**Extract:**
★ ★ ★ ★

Sunday, August 25, 2013

IV.v. Laertes Returns - BBC '80

The conflict between Claudius and Laertes works by contrast. David Robb gives us one of the angriest Laertes examined in this series of articles, red-faced and able to interrupt a King when he speaks. Patrick Stewart's Claudius is, in complete opposition, calm, dispassionate, even cold, but also commanding and frank. The aforementioned interruption is meaningful. Laertes won't be "juggled with". He knows of Claudius' reputation as a deft manipulator, but doesn't see that Claudius is giving him exactly what he will most respond to: a no-nonsense attitude which doesn't appeal to emotion. When Claudius eventually shouts a line, it's not out of wrath, it's to press a point home. He's winning an argument.
Enter Ophelia, with flowers in her hands. She goes to Laertes and kisses him as she would a lover. She showed such disturbing sexual behavior in the previous sequence (towards the King), and it has two effects. One is to reestablish Laertes as a mirror image of Hamlet. The other is to put Ophelia in an alternate universe, a hallucination. It's not her brother she sees there, as she proceeds to bring flowers to an invisible grave. She's reliving (or imagining, if it never actually happened in her presence) her father's burial. She tries to get the royals to dance, sings to the ground, and when her brother tries to touch her, perhaps snap her out of it, she bats him away. When she isn't by the grave, she's clutching at the wall painting of the Hades that played background to Hamlet's "undiscovered country", prettiness in Hell. And she's fairly nasty to Claudius, throwing one of the flowers she gives him on the ground, for example, and barking her prayers at him, sarcastically invoking his Christian soul before leaving with a sweet smile.

Notably, Ophelia's scene doesn't completely deflate Laertes' anger. As Claudius finishes his speech to him, Laertes is overwhelmed with emotion. Still red-faced, he's now visibly shaking, almost like he's about to go mad himself. And that's proper given how Ophelia just treated the King. If he's guiltless, why would his sister be so disrespectful to him?

★ ★ ★ ★

**Required tasks:**
(1) Write out the passage of the commentary on Laertes' return starting at "IV.v. Laertes Returns" and ending at "winning an argument.".
(2) From the entries, extract the lines starting at the line that contains "Minor Roles | Description |" and ending at the last line of the entries.
The entries have no connection to the commentary on Laertes' return.

**Study material:**
★ ★ ★ ★

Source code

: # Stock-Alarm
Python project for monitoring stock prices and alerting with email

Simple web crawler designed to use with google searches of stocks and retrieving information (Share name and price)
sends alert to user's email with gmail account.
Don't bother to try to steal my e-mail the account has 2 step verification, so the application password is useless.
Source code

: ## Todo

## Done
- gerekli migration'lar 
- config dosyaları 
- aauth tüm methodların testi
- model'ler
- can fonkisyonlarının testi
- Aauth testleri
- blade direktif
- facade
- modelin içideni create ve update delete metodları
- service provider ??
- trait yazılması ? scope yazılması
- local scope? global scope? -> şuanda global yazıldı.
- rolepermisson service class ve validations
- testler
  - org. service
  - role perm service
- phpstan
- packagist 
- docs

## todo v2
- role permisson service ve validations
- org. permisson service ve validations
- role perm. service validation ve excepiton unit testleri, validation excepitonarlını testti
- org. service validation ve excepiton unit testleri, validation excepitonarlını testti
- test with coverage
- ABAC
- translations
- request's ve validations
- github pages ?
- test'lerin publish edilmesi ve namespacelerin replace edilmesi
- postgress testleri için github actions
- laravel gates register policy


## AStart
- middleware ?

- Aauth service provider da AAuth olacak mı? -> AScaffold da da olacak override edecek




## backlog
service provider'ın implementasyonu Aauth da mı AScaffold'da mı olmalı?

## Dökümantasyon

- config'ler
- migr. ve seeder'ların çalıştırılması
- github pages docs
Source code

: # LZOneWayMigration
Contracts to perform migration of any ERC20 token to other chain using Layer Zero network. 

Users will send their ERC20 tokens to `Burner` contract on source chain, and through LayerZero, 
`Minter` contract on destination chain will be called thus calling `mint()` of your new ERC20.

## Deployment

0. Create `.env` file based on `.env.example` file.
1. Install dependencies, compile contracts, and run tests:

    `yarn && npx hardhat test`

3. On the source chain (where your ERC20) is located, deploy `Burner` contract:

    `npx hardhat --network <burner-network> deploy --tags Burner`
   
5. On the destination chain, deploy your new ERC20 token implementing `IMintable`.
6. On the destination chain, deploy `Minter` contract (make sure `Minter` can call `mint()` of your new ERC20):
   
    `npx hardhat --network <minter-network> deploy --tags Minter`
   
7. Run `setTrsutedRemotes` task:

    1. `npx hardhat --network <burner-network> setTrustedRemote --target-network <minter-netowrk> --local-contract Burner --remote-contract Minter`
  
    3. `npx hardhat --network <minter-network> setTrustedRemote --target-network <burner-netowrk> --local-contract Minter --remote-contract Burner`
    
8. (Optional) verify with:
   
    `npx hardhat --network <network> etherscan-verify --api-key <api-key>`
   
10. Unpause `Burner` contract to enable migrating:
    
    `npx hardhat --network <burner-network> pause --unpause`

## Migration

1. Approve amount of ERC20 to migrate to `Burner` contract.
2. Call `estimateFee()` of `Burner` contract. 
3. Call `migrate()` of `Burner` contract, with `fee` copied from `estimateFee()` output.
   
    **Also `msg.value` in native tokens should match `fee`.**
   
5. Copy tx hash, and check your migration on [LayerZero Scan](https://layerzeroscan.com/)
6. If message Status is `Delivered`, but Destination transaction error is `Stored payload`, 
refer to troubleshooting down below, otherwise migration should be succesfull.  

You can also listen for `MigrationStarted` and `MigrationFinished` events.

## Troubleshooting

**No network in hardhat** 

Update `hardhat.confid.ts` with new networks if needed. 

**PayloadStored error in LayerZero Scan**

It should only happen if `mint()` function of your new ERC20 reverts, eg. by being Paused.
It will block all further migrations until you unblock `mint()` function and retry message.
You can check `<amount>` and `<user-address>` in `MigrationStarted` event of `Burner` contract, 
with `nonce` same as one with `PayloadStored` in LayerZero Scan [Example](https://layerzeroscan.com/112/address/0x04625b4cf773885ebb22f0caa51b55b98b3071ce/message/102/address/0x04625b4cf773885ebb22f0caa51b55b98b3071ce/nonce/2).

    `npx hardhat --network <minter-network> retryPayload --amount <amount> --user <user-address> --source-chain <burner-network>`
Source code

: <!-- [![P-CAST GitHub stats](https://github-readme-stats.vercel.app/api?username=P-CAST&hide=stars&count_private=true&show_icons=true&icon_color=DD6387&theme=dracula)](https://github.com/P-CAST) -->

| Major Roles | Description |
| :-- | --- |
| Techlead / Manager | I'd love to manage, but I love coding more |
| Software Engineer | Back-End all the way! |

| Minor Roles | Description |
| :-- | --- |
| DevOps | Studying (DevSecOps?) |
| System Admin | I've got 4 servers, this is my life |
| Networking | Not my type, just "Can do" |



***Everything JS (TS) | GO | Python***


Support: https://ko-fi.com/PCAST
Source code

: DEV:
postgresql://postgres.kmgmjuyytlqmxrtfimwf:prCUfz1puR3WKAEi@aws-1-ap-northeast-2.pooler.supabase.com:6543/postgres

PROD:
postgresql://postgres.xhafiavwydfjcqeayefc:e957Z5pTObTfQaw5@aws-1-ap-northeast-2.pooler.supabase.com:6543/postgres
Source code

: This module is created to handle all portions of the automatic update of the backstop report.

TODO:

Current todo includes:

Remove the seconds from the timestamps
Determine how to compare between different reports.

★ ★ ★ ★

**Exercise answers:**
(1)
IV.v. Laertes Returns - BBC '80

The conflict between Claudius and Laertes works by contrast. David Robb gives us one of the angriest Laertes examined in this series of articles, red-faced and able to interrupt a King when he speaks. Patrick Stewart's Claudius is, in complete opposition, calm, dispassionate, even cold, but also commanding and frank. The aforementioned interruption is meaningful. Laertes won't be "juggled with". He knows of Claudius' reputation as a deft manipulator, but doesn't see that Claudius is giving him exactly what he will most respond to: a no-nonsense attitude which doesn't appeal to emotion. When Claudius eventually shouts a line, it's not out of wrath, it's to press a point home. He's winning an argument.

(2)
| Minor Roles | Description |
| :-- | --- |
| DevOps | Studying (DevSecOps?) |
| System Admin | I've got 4 servers, this is my life |
| Networking | Not my type, just "Can do" |



***Everything JS (TS) | GO | Python***


Support: https://ko-fi.com/PCAST
Source code

: DEV:
postgresql://postgres.kmgmjuyytlqmxrtfimwf:prCUfz1puR3WKAEi@aws-1-ap-northeast-2.pooler.supabase.com:6543/postgres

PROD:
postgresql://postgres.xhafiavwydfjcqeayefc:e957Z5pTObTfQaw5@aws-1-ap-northeast-2.pooler.supabase.com:6543/postgres
Source code

: This module is created to handle all portions of the automatic update of the backstop report.

TODO:

Current todo includes:

Remove the seconds from the timestamps
Determine how to compare between different reports.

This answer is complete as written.